SCMP Saturday, June 2, 2001

Curbing kidnapping

If there is a single reason why Abu Sayyaf rebels in the Philippines have grown increasingly bold about kidnapping holidaymakers from isolated beach resorts, it is that they have found it extremely lucrative to do so.
Over the past year or so, the rebel group has extorted millions of dollars of ransom money by kidnapping tourists.
Abu Sayyaf is ostensibly fighting for an independent Muslim homeland in the southern Philippines. In fact, it appears to have turned hostage-taking into a thriving industry.
It is a well-known fact that giving in to the demands of hostage-takers only emboldens them. The reason attacks on tourists and other locals have increased, is that various organisations, including the Libyan Government, have negotiated with the group and paid large amounts of ransom money.
This is why President Gloria Macapagal-Arroyo's declaration today that there will be no let up in the military operations against the Abu Sayyaf group is to be welcomed.
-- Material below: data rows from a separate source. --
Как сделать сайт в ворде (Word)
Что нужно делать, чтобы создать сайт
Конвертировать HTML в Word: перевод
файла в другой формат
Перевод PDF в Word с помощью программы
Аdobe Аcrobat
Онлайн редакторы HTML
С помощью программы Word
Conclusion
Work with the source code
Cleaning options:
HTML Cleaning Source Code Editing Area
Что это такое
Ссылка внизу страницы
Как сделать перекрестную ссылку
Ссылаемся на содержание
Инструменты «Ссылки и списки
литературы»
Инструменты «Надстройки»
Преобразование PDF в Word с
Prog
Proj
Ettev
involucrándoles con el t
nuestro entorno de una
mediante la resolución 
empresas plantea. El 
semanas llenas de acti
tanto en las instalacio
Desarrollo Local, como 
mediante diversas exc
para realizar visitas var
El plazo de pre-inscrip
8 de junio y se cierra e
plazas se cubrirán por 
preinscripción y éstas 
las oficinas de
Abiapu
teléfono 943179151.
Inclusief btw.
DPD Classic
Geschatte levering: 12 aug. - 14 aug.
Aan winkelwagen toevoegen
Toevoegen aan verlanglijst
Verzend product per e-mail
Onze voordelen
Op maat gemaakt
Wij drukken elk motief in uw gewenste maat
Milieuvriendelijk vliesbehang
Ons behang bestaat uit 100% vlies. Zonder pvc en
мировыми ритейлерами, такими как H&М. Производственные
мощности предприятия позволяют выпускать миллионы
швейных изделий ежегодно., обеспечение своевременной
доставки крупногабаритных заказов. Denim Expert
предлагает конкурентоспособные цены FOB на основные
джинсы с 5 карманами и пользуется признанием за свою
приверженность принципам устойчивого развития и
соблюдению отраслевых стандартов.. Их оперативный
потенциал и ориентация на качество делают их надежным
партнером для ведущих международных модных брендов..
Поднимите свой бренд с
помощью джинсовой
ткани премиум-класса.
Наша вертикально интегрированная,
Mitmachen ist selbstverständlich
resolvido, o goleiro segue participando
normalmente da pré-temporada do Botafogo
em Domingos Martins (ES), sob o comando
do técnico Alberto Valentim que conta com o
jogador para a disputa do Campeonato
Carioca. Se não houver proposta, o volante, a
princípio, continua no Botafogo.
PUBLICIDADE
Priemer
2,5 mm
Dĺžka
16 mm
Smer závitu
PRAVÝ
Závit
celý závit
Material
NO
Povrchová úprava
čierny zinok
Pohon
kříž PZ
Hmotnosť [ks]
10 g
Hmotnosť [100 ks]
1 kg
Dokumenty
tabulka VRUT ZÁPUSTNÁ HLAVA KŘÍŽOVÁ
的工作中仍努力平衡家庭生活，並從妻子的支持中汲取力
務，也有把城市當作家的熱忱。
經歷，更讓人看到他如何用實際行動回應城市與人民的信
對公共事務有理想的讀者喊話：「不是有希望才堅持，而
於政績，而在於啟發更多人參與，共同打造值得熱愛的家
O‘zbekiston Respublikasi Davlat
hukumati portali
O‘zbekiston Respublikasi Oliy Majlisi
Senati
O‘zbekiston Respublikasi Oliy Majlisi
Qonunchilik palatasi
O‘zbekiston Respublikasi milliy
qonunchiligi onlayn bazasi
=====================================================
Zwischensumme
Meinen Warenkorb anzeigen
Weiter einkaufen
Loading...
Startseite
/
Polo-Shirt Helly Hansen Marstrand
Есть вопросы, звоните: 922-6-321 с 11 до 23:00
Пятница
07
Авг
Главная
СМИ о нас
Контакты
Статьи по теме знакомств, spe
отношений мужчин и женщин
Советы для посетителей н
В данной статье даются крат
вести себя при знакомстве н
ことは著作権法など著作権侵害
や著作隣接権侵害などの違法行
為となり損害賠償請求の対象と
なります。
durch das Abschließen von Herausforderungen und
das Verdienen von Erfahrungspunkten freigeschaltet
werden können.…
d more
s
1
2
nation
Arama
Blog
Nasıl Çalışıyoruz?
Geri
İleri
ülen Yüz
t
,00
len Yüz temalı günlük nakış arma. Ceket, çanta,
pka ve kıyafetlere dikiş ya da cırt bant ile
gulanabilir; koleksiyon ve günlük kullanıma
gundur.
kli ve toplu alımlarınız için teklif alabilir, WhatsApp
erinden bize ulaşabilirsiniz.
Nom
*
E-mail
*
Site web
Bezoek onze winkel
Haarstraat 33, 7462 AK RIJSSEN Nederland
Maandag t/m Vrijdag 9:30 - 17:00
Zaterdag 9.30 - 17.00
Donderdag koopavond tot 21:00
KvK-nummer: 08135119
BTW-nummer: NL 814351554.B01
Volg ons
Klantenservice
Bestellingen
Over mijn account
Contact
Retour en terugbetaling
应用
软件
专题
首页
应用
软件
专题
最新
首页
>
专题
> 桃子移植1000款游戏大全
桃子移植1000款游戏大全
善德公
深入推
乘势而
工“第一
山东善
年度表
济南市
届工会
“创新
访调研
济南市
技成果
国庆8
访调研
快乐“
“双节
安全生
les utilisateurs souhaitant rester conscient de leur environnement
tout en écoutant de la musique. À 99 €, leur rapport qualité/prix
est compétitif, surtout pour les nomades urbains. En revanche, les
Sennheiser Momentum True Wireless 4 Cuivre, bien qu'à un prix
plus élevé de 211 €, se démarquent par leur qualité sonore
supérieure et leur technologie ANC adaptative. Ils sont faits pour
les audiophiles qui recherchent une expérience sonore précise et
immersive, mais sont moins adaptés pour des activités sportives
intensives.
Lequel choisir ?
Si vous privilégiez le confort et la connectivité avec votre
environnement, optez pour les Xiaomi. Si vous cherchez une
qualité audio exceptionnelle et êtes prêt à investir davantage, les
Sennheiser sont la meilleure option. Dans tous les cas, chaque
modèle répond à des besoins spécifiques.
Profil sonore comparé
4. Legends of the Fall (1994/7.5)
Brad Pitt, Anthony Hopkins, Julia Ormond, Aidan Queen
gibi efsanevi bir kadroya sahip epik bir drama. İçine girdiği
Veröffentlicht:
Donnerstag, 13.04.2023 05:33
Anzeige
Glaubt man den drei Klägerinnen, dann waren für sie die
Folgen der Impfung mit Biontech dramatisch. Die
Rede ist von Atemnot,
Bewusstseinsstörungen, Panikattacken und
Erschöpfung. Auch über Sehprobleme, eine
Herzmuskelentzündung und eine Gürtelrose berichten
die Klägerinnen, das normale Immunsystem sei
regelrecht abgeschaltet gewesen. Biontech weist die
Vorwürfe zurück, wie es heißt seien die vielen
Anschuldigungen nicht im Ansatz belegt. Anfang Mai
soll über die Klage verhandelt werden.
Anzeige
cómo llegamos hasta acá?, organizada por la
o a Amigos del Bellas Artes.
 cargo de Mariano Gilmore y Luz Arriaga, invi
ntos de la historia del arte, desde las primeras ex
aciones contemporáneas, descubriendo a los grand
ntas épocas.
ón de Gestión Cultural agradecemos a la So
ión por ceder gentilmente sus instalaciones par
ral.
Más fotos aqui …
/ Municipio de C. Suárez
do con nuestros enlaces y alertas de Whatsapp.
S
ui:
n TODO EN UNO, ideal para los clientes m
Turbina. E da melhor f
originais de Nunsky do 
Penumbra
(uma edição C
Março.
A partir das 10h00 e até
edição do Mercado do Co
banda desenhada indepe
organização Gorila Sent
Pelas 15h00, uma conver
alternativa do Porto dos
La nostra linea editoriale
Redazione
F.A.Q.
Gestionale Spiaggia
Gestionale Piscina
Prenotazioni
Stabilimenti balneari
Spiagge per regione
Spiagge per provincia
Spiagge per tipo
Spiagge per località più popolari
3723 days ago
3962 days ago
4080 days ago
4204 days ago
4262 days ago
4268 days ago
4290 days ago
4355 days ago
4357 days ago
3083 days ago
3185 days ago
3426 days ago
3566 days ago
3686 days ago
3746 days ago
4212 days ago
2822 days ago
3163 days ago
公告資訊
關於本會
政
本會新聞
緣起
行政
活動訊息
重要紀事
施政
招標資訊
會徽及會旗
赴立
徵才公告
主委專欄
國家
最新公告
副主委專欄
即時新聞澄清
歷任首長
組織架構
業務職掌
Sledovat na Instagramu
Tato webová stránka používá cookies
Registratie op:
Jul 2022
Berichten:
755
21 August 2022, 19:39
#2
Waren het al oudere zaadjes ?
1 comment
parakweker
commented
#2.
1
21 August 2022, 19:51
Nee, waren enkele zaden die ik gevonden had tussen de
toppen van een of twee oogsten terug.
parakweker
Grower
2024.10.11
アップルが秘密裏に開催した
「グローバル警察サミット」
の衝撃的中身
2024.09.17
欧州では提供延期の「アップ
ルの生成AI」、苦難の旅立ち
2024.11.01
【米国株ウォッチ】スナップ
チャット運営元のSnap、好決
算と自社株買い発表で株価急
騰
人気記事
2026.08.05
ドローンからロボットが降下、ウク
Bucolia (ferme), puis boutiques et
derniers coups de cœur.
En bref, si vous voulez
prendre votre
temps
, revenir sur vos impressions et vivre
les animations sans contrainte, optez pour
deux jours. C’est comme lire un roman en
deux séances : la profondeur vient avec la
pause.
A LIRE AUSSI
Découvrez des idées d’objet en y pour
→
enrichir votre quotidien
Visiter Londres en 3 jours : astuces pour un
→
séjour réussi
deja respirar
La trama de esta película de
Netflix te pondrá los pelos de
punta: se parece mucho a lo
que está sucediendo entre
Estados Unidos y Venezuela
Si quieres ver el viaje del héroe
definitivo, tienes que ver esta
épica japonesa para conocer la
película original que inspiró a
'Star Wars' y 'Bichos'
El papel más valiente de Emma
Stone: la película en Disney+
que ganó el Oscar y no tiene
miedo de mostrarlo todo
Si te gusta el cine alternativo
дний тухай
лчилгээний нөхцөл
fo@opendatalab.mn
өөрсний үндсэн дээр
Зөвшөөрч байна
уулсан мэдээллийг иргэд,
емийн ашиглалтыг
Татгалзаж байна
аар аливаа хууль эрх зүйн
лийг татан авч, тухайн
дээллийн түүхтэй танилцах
This is not a risk-free option, as the clashes today demonstrate. At least two soldiers were killed and some of the hostages might have been hurt. As the operations continue, the lives of the hostages will be at increasing risk. But this is clearly something that the Philippine Government has factored into its calculations.
President Arroyo's get-tough policy is something that her predecessor, Joseph Estrada, belatedly began last September, more than six months after Abu Sayyaf staged its boldest raid to date, on a Malaysian diving resort.
While Abu Sayyaf appears to be in the kidnapping business for money more than for any larger cause, this incident does throw focus on the larger problem in Mindanao, a Muslim area in a predominantly Catholic country.
Talks on greater autonomy for Mindanao have achieved little. The Moro National Liberation Front has been talking to the Government since 1996, but with few signs of progress. Another group, the Moro Islamic Liberation Front, stopped talking to the Government after a ceasefire broke down last July.
It is important that along with a tough line against hostage-taking, the Arroyo Government also vigorously pursues talks with the more moderate groups in Mindanao. A military option alone will not do.